» WHAT TO DO
Within the records below, find each line that holds the string "Wernitznig", then copy it.

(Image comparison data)
○ ○ ○ ○ ○
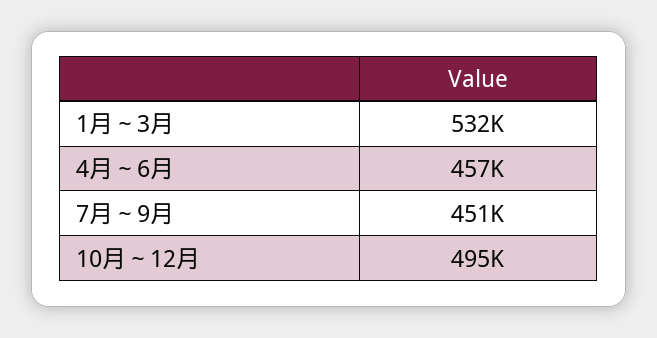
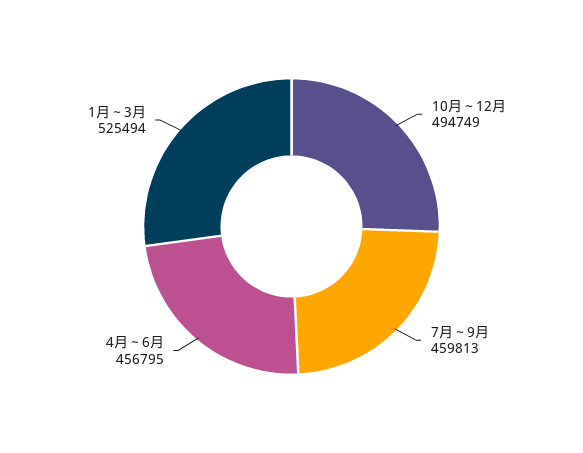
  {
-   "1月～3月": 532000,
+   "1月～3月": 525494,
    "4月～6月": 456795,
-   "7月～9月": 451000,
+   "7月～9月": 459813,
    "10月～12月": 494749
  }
○ ○ ○ ○ ○
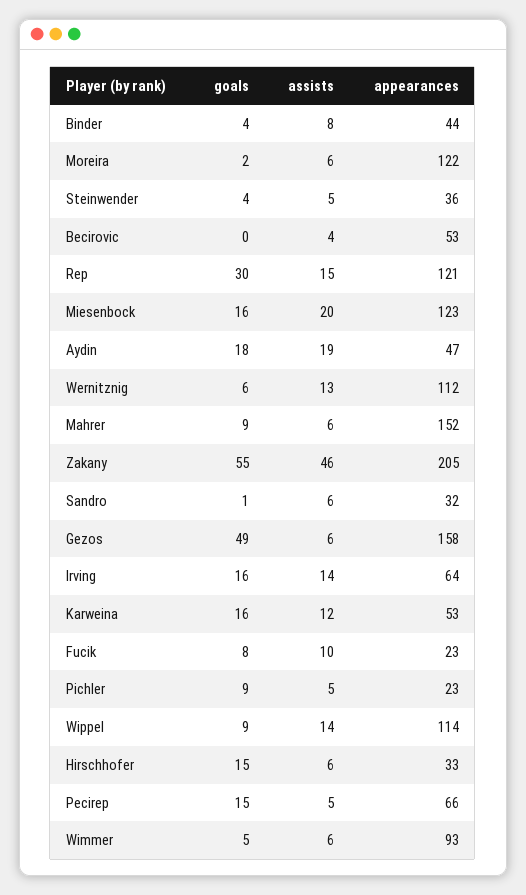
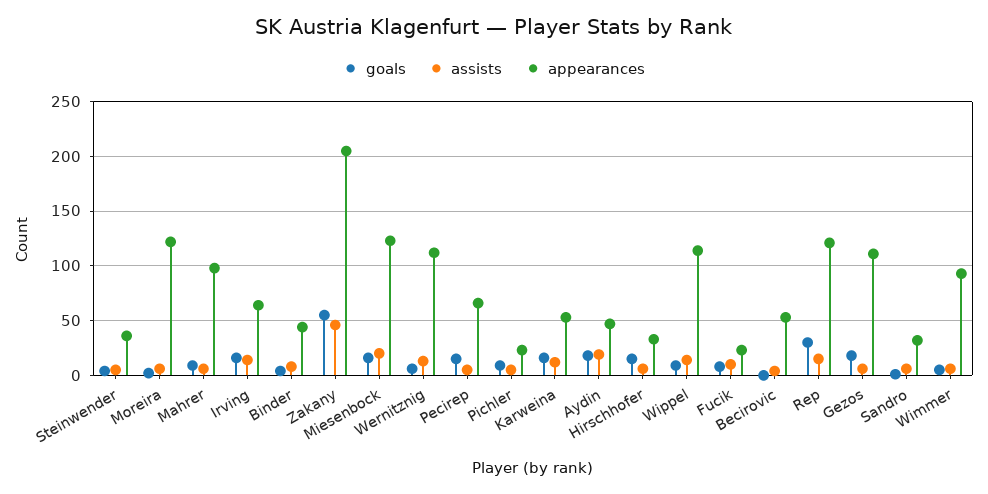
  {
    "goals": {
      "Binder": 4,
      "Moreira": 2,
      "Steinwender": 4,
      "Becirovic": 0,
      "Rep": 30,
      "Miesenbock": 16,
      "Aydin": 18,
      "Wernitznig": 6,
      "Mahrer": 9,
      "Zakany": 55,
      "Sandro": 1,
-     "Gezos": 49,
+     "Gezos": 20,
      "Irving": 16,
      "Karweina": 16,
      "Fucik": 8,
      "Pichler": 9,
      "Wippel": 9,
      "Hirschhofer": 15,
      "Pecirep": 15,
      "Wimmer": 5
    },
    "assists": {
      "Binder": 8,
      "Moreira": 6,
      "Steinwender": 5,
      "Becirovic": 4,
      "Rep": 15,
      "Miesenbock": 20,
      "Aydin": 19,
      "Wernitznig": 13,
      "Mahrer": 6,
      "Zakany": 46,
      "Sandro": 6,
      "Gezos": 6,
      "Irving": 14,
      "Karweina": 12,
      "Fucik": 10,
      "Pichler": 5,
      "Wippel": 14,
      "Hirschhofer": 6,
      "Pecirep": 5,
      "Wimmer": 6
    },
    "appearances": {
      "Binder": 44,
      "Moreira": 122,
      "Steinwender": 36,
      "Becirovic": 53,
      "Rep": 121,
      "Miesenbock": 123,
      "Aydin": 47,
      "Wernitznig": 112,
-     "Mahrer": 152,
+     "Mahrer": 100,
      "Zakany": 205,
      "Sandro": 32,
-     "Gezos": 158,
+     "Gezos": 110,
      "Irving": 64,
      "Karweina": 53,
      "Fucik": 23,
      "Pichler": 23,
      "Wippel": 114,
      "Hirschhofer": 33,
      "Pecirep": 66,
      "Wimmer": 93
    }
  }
○ ○ ○ ○ ○
» RESPONSE AREA
      "Wernitznig": 6,
      "Wernitznig": 13,
      "Wernitznig": 112,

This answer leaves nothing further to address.